In einer am Donnerstag in Stuttgart veröffentlichen Solidaritätserklärung heißt es: „Diese Zerschlagung ist unverantwortlich, denn Edeka Südwest zählt zu den Gewinnern der Corona-Pandemie und erzielt satte Gewinne.“ Statt einer verdienten Lohnerhöhung für die über 3000 Beschäftigten sollten die Filialen an die Inhaber der Einzelfilialen der Handelsgesellschaft verkauft werden.

Bereits seit 2019 Verkaufsstellen übergeben – Welche Perspektiven haben Mitarbeiter?

An Standorten, etwa in Reutlingen, drohten den Mitarbeitern Lohnverluste, längere Arbeitszeiten und eine Verschlechterung der Arbeitsbedingungen. Edeka Südwest hingegen verwies darauf, dass die Verkaufsstellen der Bäckerei K&U seit vielen Jahren defizitär seien.
Man habe deshalb bereits 2019 damit begonnen, Verkaufsstellen an interessierte selbstständige Kaufleute des Edeka Südwest-Verbunds zu übergeben. „Das Angebot an Brot- und Backwaren kann so noch stärker an den jeweils örtlichen Kundenwünschen ausgerichtet werden, wodurch Umsatzchancen generiert werden.“ Mit der Neuausrichtung könnten also weiter Perspektiven für die Mitarbeitenden an den Verkaufsstellen eröffnet und negative Auswirkungen für sie abgewendet werden.
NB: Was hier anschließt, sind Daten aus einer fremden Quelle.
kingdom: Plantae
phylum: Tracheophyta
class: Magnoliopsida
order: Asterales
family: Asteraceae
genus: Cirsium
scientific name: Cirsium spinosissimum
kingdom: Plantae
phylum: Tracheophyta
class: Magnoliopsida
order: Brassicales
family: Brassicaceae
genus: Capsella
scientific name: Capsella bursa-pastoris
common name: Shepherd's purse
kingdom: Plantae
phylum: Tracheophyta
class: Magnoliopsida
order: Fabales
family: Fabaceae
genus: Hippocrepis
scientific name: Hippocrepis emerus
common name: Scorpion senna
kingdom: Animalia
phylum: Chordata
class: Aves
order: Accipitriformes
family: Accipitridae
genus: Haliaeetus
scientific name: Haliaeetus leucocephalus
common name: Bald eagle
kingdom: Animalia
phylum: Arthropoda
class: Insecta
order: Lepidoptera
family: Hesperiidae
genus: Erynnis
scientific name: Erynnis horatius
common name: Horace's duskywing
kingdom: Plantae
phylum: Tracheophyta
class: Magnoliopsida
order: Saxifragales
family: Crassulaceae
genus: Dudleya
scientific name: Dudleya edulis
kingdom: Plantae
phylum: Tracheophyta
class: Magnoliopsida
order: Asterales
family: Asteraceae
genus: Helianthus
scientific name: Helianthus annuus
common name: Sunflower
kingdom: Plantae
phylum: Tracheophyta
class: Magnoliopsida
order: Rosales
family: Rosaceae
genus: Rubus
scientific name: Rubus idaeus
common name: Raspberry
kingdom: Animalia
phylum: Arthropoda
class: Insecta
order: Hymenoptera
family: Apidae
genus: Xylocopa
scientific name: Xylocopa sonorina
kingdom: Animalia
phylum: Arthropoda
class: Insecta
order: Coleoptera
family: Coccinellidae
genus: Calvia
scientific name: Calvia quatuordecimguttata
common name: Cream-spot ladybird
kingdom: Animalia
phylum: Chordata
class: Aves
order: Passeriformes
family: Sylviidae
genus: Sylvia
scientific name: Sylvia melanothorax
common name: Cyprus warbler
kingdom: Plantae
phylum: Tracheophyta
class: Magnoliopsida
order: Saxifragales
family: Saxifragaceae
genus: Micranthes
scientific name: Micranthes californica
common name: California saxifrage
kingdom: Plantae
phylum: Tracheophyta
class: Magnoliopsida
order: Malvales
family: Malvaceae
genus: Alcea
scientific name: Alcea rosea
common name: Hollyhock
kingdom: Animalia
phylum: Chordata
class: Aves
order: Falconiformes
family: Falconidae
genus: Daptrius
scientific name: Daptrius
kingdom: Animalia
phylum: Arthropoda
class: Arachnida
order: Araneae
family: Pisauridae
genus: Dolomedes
Überparteiliche Solidaritätserklärung für K&U-Beschäftigte

Edeka Südwest betonte zugleich, dass man das Gespräch mit dem Betriebsrat suche. Die überparteiliche Solidaritätserklärung wurde unter anderem von der Linken-Politikerin Heike Hänsel, die Vize-Chefin der Bundestagsfraktion ist, unterzeichnet sowie von der Grünen-Arbeitsmarktexpertin Beate Müller-Gemmeke, dem SPD-Bundestagsabgeordneten Martin Rosemann und mehreren baden-württembergischen Landespolitikern der Grünen und der SPD. Gegen die Pläne von Edeka Südwest hatte bereits die Gewerkschaft NGG mobil gemacht und Proteste organisiert.

Bereits Kritik und Demonstrationen von Seiten der NGG und Arbeitnehmer

Mitte Februar gab es an Standorten, unter anderem in Reutlingen, Demonstrationen gegen die Zerschlagung. „Das ist Tarifflucht“, erklärte etwa NGG-Landesbezirkssekretär Alexander Münchow bei einer Demonstration vor der K&U-Produktionsstätte im Reutlinger Gewerbegebiet Mark-West. Bereits damals wurde das Vorhaben der Edeka-Tochter K&U bis 2023 die Verkaufsstellen (und des saarländischen Bäckerhauses Ecker) künftig unter dem Titel „Markt-Bäckereien“ laufen zu lassen, von Seiten der Gewerkschaft und Arbeitnehmer heftig kritisiert. Denn mit diesem Vorhaben wäre nicht allein die Umbenennung, sondern vor allem die Übernahme der Bäckereifilialen durch die Einzelhändler der Edeka-Läden oder aber die Auflösung der Backfilialen betroffen.